Les propositions des Etats-Unis d’assouplir la réglementation ITAR (International Traffic in Arms Regulations) profiteraient davantage aux entreprises américaines qu’à leurs concurrentes. L’Europe a le choix entre acheter « sur étagère » aux Etats-Unis, option la moins coûteuse qui comporte une menace potentielle pour l’autonomie opérationnelle, ou se tourner vers les entreprises européennes. Mais l’UE a toujours « du mal à définir des besoins communs, en dépit d’une bonne connaissance de ses principales lacunes – interopérabilité, projection, mobilité », selon M. Fischer.
Prudence et vigilance
• Une feuille de route pour l’inclusion des Balkans occidentaux dans l’UE, propose Piero Fassino (Italie, Groupe socialiste) dans son rapport sur l’intégration progressive de ces pays : conclure d’ici un an les négociations avec la Croatie ; les entamer avec l’ex-République yougoslave de Macédoine ; reconnaître le statut de candidat à la Serbie, au Monténégro et à l’Albanie en engageant les procédures d’ouverture des négociations ; consolider l’unité étatique de la Bosnie-Herzégovine pour accélérer sa marche vers l’Europe. Même les situations les plus délicates – comme le renforcement de l’unité étatique en Bosnie-Herzégovine et les rapports entre la Serbie et le Kosovo – pourraient trouver une solution plus rapidement dans le cadre de l’intégration européenne, estime-t-il.

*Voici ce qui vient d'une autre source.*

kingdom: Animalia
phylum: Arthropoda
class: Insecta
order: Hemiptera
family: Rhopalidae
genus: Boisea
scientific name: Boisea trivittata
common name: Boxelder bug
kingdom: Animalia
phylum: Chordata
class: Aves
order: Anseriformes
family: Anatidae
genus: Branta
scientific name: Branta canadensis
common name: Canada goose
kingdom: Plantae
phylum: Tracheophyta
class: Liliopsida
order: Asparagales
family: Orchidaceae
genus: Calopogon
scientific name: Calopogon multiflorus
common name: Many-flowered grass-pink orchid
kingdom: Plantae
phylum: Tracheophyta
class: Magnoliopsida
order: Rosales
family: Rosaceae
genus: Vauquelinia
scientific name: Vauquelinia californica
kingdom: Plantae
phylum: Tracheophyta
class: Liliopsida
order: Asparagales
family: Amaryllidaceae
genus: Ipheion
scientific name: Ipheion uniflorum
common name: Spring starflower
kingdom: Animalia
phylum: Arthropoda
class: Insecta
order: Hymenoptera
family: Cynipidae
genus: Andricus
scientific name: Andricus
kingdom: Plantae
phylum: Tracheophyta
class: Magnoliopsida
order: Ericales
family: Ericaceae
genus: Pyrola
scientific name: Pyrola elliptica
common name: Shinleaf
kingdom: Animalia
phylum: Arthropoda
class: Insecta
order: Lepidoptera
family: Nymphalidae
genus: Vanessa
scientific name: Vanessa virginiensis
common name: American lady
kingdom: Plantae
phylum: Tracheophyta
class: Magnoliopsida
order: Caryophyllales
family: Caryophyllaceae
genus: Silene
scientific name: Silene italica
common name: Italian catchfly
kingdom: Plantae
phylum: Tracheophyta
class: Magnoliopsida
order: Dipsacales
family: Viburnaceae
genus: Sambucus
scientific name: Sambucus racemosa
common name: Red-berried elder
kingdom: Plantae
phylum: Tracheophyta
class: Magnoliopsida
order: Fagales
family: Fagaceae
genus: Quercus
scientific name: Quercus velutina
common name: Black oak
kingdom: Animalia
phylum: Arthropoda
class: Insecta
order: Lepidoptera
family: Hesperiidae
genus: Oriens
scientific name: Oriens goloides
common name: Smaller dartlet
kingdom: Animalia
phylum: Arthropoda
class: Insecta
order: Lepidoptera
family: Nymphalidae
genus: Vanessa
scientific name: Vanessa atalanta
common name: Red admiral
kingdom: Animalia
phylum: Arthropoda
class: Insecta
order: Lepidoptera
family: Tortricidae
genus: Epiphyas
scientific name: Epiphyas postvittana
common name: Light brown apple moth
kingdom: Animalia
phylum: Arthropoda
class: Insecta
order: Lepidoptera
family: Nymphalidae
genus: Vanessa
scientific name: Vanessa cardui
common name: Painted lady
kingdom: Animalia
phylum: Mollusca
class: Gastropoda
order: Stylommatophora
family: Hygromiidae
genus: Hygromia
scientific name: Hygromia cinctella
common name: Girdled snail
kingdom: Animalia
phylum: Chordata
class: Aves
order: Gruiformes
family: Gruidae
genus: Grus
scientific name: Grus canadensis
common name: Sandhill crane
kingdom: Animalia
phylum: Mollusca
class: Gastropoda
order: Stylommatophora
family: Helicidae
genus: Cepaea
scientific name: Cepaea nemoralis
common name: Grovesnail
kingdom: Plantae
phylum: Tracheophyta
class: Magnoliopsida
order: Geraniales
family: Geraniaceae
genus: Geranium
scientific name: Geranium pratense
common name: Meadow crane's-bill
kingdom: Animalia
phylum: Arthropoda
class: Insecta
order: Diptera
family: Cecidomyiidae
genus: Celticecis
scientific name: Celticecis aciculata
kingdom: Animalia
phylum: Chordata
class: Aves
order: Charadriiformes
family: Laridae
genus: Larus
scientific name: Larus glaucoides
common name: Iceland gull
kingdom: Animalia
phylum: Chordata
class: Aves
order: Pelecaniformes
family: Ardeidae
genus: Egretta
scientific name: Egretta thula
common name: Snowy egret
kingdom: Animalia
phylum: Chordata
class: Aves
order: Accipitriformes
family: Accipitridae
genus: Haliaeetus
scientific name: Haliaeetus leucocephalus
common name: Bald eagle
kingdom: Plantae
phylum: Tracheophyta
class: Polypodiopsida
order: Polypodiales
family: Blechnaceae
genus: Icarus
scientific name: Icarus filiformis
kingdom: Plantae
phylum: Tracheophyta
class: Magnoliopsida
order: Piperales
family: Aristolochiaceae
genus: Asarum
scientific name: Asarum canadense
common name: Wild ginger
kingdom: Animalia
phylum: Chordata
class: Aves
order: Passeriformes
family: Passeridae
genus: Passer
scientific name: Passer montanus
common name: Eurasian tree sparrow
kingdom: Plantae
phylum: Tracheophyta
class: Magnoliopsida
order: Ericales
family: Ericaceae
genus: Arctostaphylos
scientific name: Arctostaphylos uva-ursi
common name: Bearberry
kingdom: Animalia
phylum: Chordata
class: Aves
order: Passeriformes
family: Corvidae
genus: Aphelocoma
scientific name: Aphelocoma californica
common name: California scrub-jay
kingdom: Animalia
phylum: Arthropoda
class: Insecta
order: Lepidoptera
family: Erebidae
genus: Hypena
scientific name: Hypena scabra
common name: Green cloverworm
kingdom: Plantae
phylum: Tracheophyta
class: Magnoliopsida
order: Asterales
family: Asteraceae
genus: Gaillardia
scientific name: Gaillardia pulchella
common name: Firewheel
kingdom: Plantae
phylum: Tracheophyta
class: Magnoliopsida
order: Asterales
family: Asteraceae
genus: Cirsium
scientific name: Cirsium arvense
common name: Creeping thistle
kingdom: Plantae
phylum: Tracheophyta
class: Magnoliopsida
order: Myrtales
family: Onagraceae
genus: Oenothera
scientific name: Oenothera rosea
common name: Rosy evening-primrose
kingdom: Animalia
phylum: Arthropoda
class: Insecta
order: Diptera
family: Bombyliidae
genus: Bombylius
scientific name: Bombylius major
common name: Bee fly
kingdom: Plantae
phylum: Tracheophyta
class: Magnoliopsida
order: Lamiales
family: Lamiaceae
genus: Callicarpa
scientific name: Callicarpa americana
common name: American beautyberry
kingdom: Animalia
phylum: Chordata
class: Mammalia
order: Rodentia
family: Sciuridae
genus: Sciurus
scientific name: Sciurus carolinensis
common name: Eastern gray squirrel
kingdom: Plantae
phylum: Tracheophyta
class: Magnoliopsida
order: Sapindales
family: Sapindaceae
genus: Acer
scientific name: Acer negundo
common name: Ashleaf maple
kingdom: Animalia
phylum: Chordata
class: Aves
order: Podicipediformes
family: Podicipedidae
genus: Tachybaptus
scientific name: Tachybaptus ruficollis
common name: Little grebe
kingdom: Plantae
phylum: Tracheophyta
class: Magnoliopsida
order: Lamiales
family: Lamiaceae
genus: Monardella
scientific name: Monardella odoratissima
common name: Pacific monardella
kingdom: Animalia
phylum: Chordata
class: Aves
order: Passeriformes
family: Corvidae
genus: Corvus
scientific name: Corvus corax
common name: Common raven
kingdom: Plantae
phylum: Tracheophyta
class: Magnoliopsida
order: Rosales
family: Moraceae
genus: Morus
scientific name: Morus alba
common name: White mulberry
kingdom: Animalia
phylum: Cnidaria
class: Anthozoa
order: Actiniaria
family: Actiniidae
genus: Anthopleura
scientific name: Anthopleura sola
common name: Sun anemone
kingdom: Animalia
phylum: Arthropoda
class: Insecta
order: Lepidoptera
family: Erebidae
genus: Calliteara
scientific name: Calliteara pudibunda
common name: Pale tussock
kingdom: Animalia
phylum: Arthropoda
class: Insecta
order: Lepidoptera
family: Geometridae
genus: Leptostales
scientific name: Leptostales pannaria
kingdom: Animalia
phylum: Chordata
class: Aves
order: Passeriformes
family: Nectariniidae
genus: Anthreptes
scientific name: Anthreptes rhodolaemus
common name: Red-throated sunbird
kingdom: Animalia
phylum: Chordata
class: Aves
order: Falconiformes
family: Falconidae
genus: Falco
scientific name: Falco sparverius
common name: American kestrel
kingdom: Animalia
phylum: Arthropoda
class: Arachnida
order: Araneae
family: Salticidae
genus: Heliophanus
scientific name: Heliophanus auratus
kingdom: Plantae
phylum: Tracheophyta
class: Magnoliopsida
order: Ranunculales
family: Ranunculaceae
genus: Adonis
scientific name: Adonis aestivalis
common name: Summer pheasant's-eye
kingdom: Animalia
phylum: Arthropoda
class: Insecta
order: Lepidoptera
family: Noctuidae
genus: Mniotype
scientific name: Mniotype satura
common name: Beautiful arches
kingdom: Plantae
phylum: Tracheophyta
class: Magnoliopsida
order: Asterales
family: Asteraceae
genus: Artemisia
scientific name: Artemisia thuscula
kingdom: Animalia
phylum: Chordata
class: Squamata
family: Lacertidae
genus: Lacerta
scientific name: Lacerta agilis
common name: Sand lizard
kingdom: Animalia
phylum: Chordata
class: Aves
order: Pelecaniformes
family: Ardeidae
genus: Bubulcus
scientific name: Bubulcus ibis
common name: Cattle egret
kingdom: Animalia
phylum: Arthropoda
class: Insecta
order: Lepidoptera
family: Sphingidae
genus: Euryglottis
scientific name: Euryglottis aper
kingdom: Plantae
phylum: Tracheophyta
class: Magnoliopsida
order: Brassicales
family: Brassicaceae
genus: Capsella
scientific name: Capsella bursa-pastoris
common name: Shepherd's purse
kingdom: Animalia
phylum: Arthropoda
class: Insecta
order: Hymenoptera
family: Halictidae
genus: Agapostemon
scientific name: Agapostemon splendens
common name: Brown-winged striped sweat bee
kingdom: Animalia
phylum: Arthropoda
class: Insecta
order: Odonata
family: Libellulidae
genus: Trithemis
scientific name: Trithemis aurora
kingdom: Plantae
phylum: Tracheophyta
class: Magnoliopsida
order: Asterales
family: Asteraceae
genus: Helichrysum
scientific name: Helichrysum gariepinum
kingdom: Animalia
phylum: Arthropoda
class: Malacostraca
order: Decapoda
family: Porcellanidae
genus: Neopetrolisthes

Cette déclaration adoptée par l’assemblée invite également les autorités de la Serbie et du Kosovo à reprendre les pourparlers bilatéraux et celles du Kosovo à garantir les droits de la minorité serbe ; elle encourage les trois communautés ethniques qui composent la Bosnie-Herzégovine à renforcer l’unité de l’Etat et invite la Grèce et l’ex-République yougoslave de Macédoine à accélérer les négociations afin de parvenir à un accord mutuellement acceptable sur la dénomination de cette dernière ; elle exhorte les forces politiques albanaises à dépasser les conflits actuels qui les opposent…
• Appel « à la prudence et à la vigilance » face à la question nucléaire iranienne. De retour de mission en Iran, Mme Josette Durrieu (France, Groupe socialiste) estime qu’il faut « prendre la juste mesure de la réalité nucléaire opérationnelle de la bombe iranienne ». Elle met en garde à la fois contre des sanctions trop sévères et des frappes militaires qui seraient contre-productives. Selon elle, l’Iran pourrait au mieux disposer à la fin 2010 « d’un seul engin nucléaire qui n’aurait fait l’objet d’aucun essai et dont l’adaptation à un missile balistique n’aurait pas été démontrée ». Un second engin serait seulement envisageable fin 2011 et un « ensemble cohérent de dissuasion aux environs de 2015 ».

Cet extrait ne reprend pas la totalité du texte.